The EMSL is now seeking concept papers for a scientific grand challenge in the area of membrane biology. Successful proposals will pose scientific questions that cannot be readily addressed without access to the full range of scientific instrumentation, computational resources, and research teams located at the EMSL for substantial periods of time. They are expected to attract and involve some of the best research scientists in the area chosen for study. Research areas of interest include biological membrane processes in cells (e.g., energy transduction, photosynthesis, signal transduction, dynamics of membrane proteins, and regulation of conformation states of proteins).
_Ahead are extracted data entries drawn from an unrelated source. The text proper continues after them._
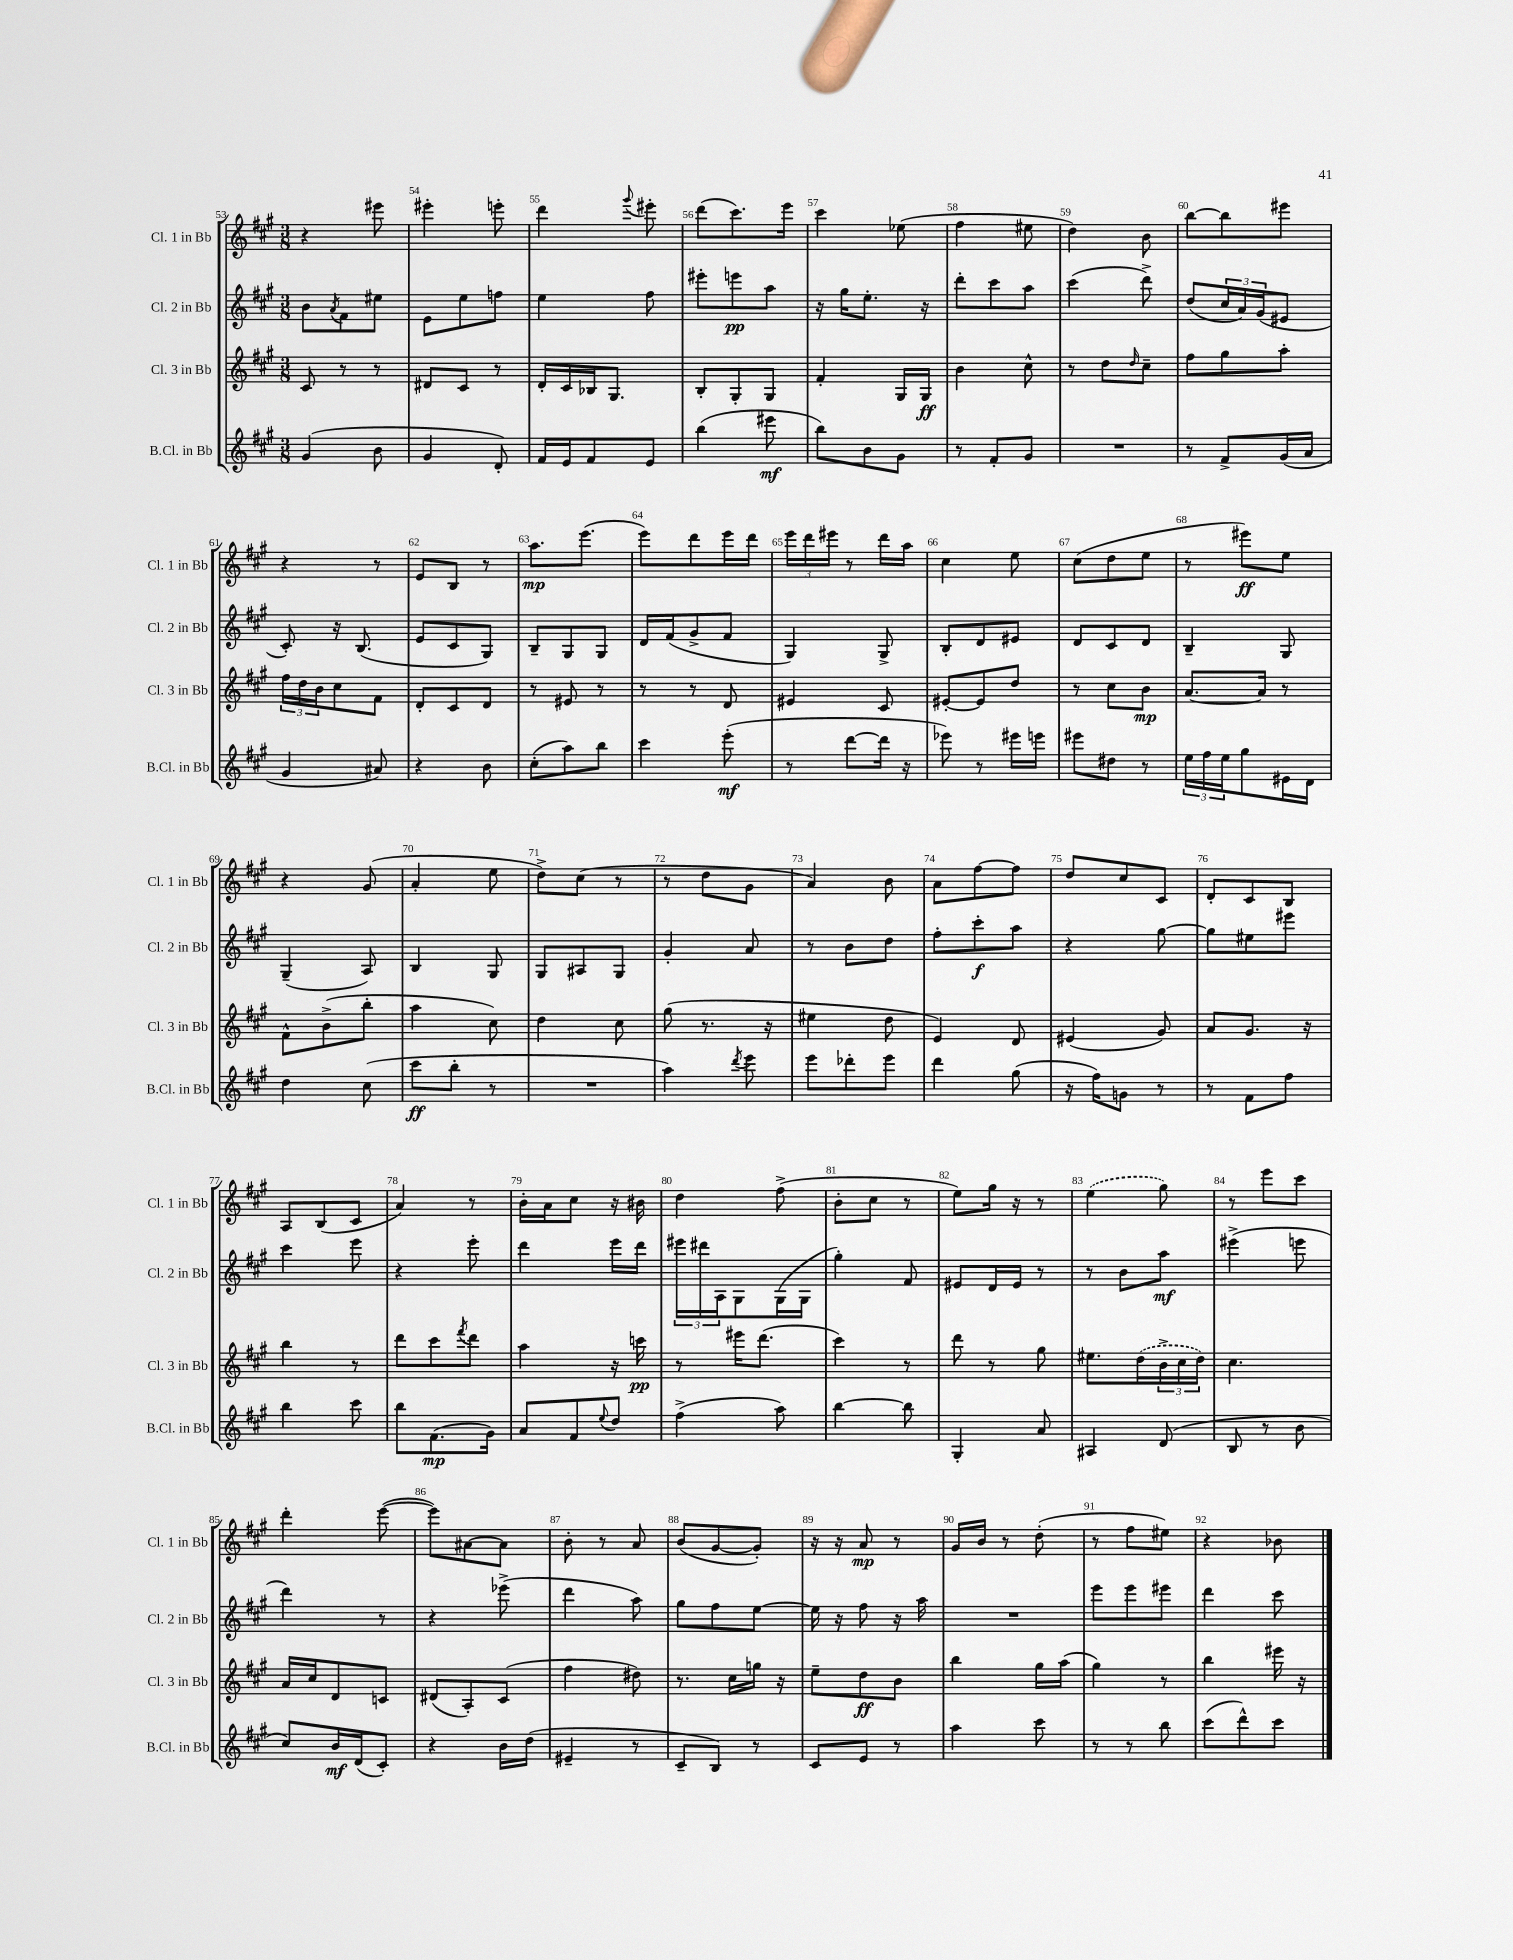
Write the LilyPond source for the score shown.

<<
\new StaffGroup <<
\new Staff = "s0" \with { instrumentName = "Cl. 1 in Bb" shortInstrumentName = "Cl. 1 in Bb" } {
    \clef treble \key a \major \numericTimeSignature \time 3/8
    r4 eis'''8 |
    eis'''4-. e'''8-. |
    d'''4 \appoggiatura { gis'''8 } eis'''8-. |
    d'''8( cis'''8.) e'''16 |
    cis'''4 ees''8( |
    fis''4 eis''8 |
    d''4) b'8 |
    b''8~ b''8 eis'''8 |
    r4 r8 |
    e'8 b8 r8 |
    a''8.\mp e'''8.( |
    e'''8) d'''8 e'''16 d'''16 |
    \tuplet 3/2 { e'''16 d'''16 eis'''16 } r8 d'''16 a''16 |
    cis''4 e''8 |
    cis''8( d''8 e''8 |
    r8 eis'''8\ff) e''8 |
    r4 gis'8( |
    a'4-. e''8 |
    d''8->) cis''8( r8 |
    r8 d''8 gis'8 |
    a'4) b'8 |
    a'8 fis''8~ fis''8 |
    d''8 cis''8 cis'8 |
    d'8-. cis'8 b8 |
    a8 b8( cis'8 |
    a'4) r8 |
    b'16-. a'16 cis''8 r16 bis'16 |
    d''4 fis''8->( |
    b'8-. cis''8 r8 |
    e''8) gis''16 r16 r8 |
    \once \slurDashed e''4( gis''8) |
    r8 e'''8 cis'''8 |
    d'''4-. e'''8~( |
    e'''8) ais'8~ ais'8 |
    b'8-. r8 a'8 |
    b'8( gis'8~ gis'8-.) |
    r16 r16 a'8\mp r8 |
    gis'16 b'16 r8 d''8-.( |
    r8 fis''8 eis''8) |
    r4 bes'8 \bar "|." |
}
\new Staff = "s1" \with { instrumentName = "Cl. 2 in Bb" shortInstrumentName = "Cl. 2 in Bb" } {
    \clef treble \key a \major \numericTimeSignature \time 3/8
    b'8 \acciaccatura { a'8 } fis'8 eis''8 |
    e'8 e''8 f''8 |
    e''4 fis''8 |
    eis'''8-. e'''8\pp a''8 |
    r16 gis''16 e''8.-. r16 |
    d'''8-. cis'''8 a''8 |
    cis'''4( d'''8->) |
    d''8( \tuplet 3/2 { cis''16 a'16) gis'16( } eis'8 |
    cis'8-.) r16 b8.( |
    e'8 cis'8 gis8) |
    b8-- gis8 gis8 |
    d'16 fis'16( gis'8-> fis'8 |
    gis4) gis8-> |
    b8-. d'8 eis'8 |
    d'8 cis'8 d'8 |
    b4-- gis8 |
    gis4--( a8) |
    b4 gis8 |
    gis8 ais8 gis8 |
    gis'4-. a'8 |
    r8 b'8 d''8 |
    fis''8-. cis'''8-.\f a''8 |
    r4 gis''8~ |
    gis''8 eis''8 eis'''8 |
    cis'''4 e'''8 |
    r4 e'''8-. |
    d'''4 e'''16 d'''16 |
    \tuplet 3/2 { eis'''16 dis'''16 a16 } gis8 gis16( gis16 |
    gis''4-.) fis'8 |
    eis'8 d'16 eis'16 r8 |
    r8 b'8 a''8\mf |
    eis'''4->( e'''8 |
    d'''4) r8 |
    r4 ees'''8->( |
    d'''4 a''8) |
    gis''8 fis''8 e''8~ |
    e''16 r16 fis''8 r16 a''16 |
    R4. |
    e'''8 e'''8 eis'''8 |
    d'''4 cis'''8 \bar "|." |
}
\new Staff = "s2" \with { instrumentName = "Cl. 3 in Bb" shortInstrumentName = "Cl. 3 in Bb" } {
    \clef treble \key a \major \numericTimeSignature \time 3/8
    cis'8 r8 r8 |
    dis'8 cis'8 r8 |
    d'16-. cis'16 bes16 gis8. |
    b8-. gis8-. gis8 |
    fis'4-. gis16 gis16\ff |
    b'4 cis''8-^ |
    r8 d''8 \grace { d''16 } cis''8-- |
    fis''8 gis''8 a''8-. |
    \tuplet 3/2 { fis''16 d''16 b'16 } cis''8 fis'8 |
    d'8-. cis'8 d'8 |
    r8 eis'8 r8 |
    r8 r8 d'8 |
    eis'4 cis'8 |
    eis'8~-. eis'8 d''8 |
    r8 cis''8 b'8\mp |
    a'8.~ a'16 r8 |
    fis'8-^ b'8->( b''8-. |
    a''4 cis''8) |
    d''4 cis''8 |
    gis''8( r8. r16 |
    eis''4 d''8 |
    e'4) d'8 |
    eis'4( gis'8) |
    a'8 gis'8. r16 |
    b''4 r8 |
    d'''8 cis'''8 \acciaccatura { fis'''8 } d'''8 |
    a''4 r16 c'''16\pp |
    r8 eis'''16 d'''8.( |
    cis'''4) r8 |
    d'''8 r8 gis''8 |
    eis''8. \once \slurDashed d''16( \tuplet 3/2 { b'16-> cis''16 d''16) } |
    cis''4. |
    a'16 cis''16 d'8 c'8 |
    dis'8( a8-.) cis'8( |
    fis''4 dis''8) |
    r8. cis''16 g''16 r16 |
    e''8-- d''8\ff b'8 |
    b''4 gis''16 a''16( |
    gis''4) r8 |
    b''4 eis'''16 r16 \bar "|." |
}
\new Staff = "s3" \with { instrumentName = "B.Cl. in Bb" shortInstrumentName = "B.Cl. in Bb" } {
    \clef treble \key a \major \numericTimeSignature \time 3/8
    gis'4( b'8 |
    gis'4 d'8-.) |
    fis'16 e'16 fis'8 e'8 |
    b''4( eis'''8\mf |
    b''8) b'8 gis'8 |
    r8 fis'8-. gis'8 |
    R4. |
    r8 fis'8-> gis'16( a'16 |
    gis'4 ais'8) |
    r4 b'8 |
    cis''8-.( a''8) b''8 |
    cis'''4 e'''8-.\mf( |
    r8 d'''8~ d'''16 r16 |
    ees'''8) r8 eis'''16 e'''16 |
    eis'''8 dis''8 r8 |
    \tuplet 3/2 { e''16 fis''16 e''16 } gis''8 eis'16 d'16 |
    d''4 cis''8( |
    cis'''8\ff b''8-. r8 |
    R4. |
    a''4) \acciaccatura { d'''8 } e'''8 |
    e'''8 des'''8-. e'''8 |
    d'''4 gis''8( |
    r16 fis''16) g'8 r8 |
    r8 fis'8 fis''8 |
    b''4 cis'''8 |
    b''8 fis'8.\mp( gis'16) |
    a'8 fis'8 \appoggiatura { e''8 } d''8 |
    fis''4->( a''8) |
    b''4~ b''8 |
    gis4-. a'8 |
    ais4 d'8( |
    b8 r8 b'8 |
    cis''8) b'16\mf d'16( cis'8-.) |
    r4 b'16 d''16( |
    eis'4-- r8 |
    cis'8-- b8) r8 |
    cis'8 e'8 r8 |
    a''4 cis'''8 |
    r8 r8 b''8 |
    cis'''8( d'''8-^) cis'''8 \bar "|." |
}
>>
>>
\layout { \context { \Score currentBarNumber = #53 \override BarNumber.break-visibility = ##(#f #t #t) barNumberVisibility = #all-bar-numbers-visible } }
Understanding membrane processes requires a systems-level analysis of fundamental cellular processes, the characterization of which is particularly well suited to the capabilities of the EMSL. The EMSL requests submission of a concept paper outlining the grand challenge goal, approach, technical requirements, and expected scientific and technical outcomes. Interested parties should become familiar with the EMSL facility and capabilities (http://www.emsl.pnl.gov/) and contact the EMSL Director for further information. An external review committee for the biology grand challenge will select concepts for further development. EMSL will host a workshop(s) for the successful concept team(s) to develop the scientific plan, strategy, and resource requirements for the grand challenge, which will be used in the final selection process. The EMSL staff will assist successful teams in implementing their program.